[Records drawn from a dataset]

BEGIN

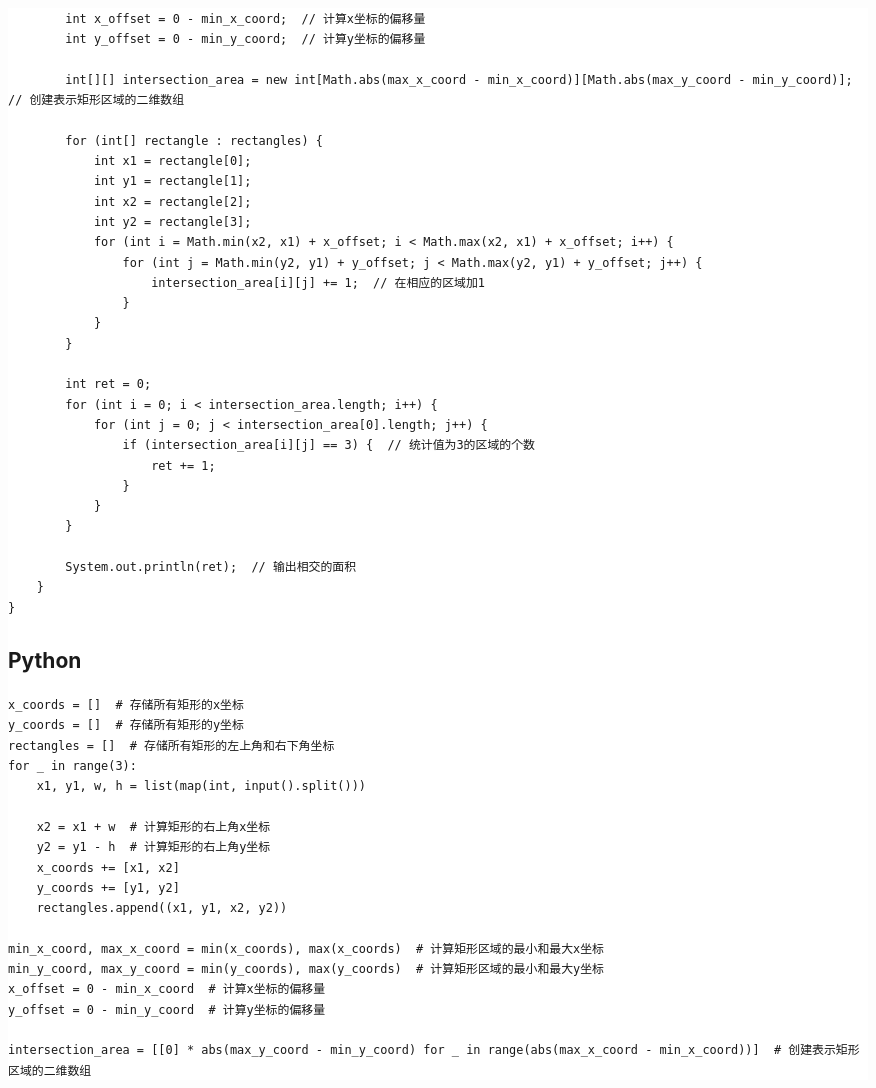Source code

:             int x_offset = 0 - min_x_coord;  // 计算x坐标的偏移量
            int y_offset = 0 - min_y_coord;  // 计算y坐标的偏移量
    
            int[][] intersection_area = new int[Math.abs(max_x_coord - min_x_coord)][Math.abs(max_y_coord - min_y_coord)];  // 创建表示矩形区域的二维数组
    
            for (int[] rectangle : rectangles) {
                int x1 = rectangle[0];
                int y1 = rectangle[1];
                int x2 = rectangle[2];
                int y2 = rectangle[3];
                for (int i = Math.min(x2, x1) + x_offset; i < Math.max(x2, x1) + x_offset; i++) {
                    for (int j = Math.min(y2, y1) + y_offset; j < Math.max(y2, y1) + y_offset; j++) {
                        intersection_area[i][j] += 1;  // 在相应的区域加1
                    }
                }
            }
    
            int ret = 0;
            for (int i = 0; i < intersection_area.length; i++) {
                for (int j = 0; j < intersection_area[0].length; j++) {
                    if (intersection_area[i][j] == 3) {  // 统计值为3的区域的个数
                        ret += 1;
                    }
                }
            }
    
            System.out.println(ret);  // 输出相交的面积
        }
    }
    
    

## Python

    
    
    x_coords = []  # 存储所有矩形的x坐标
    y_coords = []  # 存储所有矩形的y坐标
    rectangles = []  # 存储所有矩形的左上角和右下角坐标
    for _ in range(3):
        x1, y1, w, h = list(map(int, input().split()))
     
        x2 = x1 + w  # 计算矩形的右上角x坐标
        y2 = y1 - h  # 计算矩形的右上角y坐标
        x_coords += [x1, x2]
        y_coords += [y1, y2]
        rectangles.append((x1, y1, x2, y2))
    
    min_x_coord, max_x_coord = min(x_coords), max(x_coords)  # 计算矩形区域的最小和最大x坐标
    min_y_coord, max_y_coord = min(y_coords), max(y_coords)  # 计算矩形区域的最小和最大y坐标
    x_offset = 0 - min_x_coord  # 计算x坐标的偏移量
    y_offset = 0 - min_y_coord  # 计算y坐标的偏移量
    
    intersection_area = [[0] * abs(max_y_coord - min_y_coord) for _ in range(abs(max_x_coord - min_x_coord))]  # 创建表示矩形区域的二维数组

END

- [Problem]: Please reproduce the entries above exactly, from their first line to the line holding "int x1 = rectangle[0];" inclusive, and nothing else; the pictures stay out.

- [Answer space]:
Source code

:             int x_offset = 0 - min_x_coord;  // 计算x坐标的偏移量
            int y_offset = 0 - min_y_coord;  // 计算y坐标的偏移量
    
            int[][] intersection_area = new int[Math.abs(max_x_coord - min_x_coord)][Math.abs(max_y_coord - min_y_coord)];  // 创建表示矩形区域的二维数组
    
            for (int[] rectangle : rectangles) {
                int x1 = rectangle[0];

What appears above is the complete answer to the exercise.